## Your assignment
The data should be written out in full, exactly as it stands, and the pictures dropped.

Items from a dataset
════════
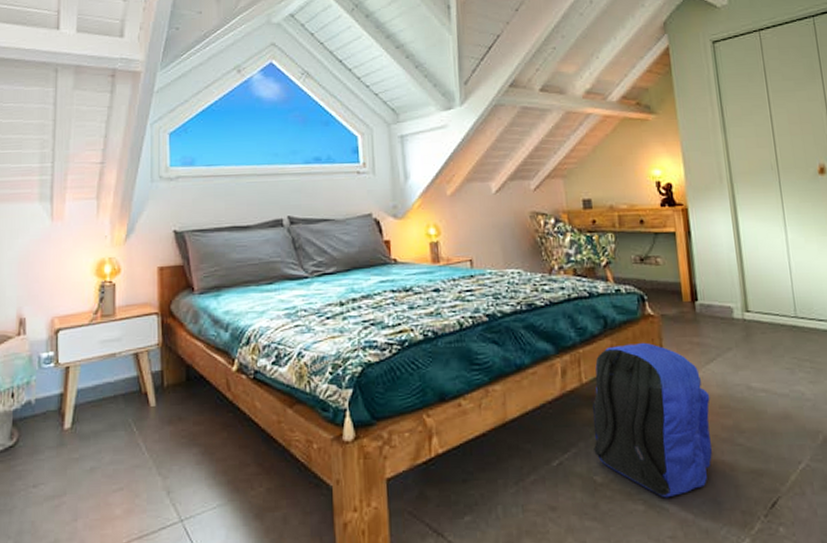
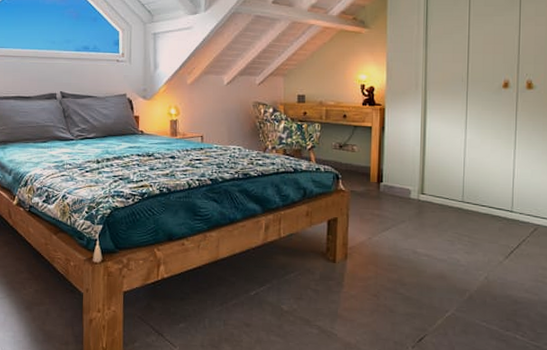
backpack: present [592,343,712,498] -> none [284,211,382,327]

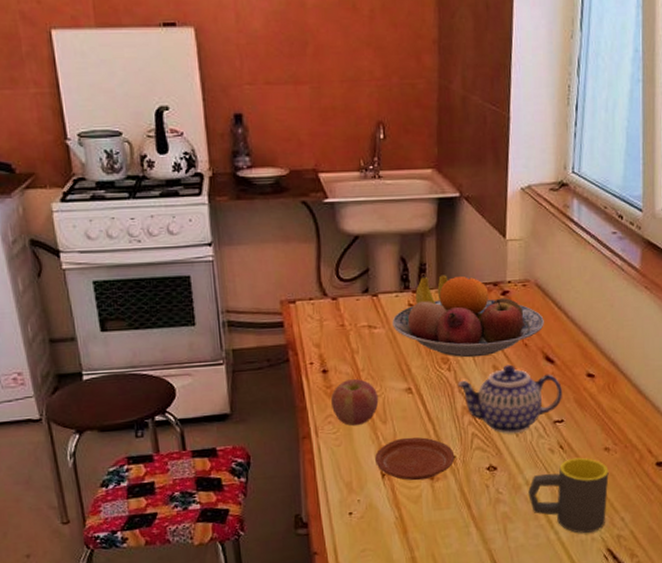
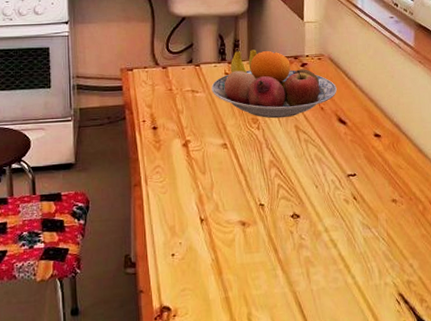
apple: present [330,379,379,426] -> none [158,135,199,175]
plate: present [375,437,455,481] -> none [195,187,263,226]
teapot: present [458,364,562,434] -> none [266,125,354,185]
mug: present [528,457,609,533] -> none [327,207,397,278]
════════
## Answer for this exercise
backpack: present [592,343,712,498] -> none [284,211,382,327]

apple: present [330,379,379,426] -> none [158,135,199,175]
plate: present [375,437,455,481] -> none [195,187,263,226]
teapot: present [458,364,562,434] -> none [266,125,354,185]
mug: present [528,457,609,533] -> none [327,207,397,278]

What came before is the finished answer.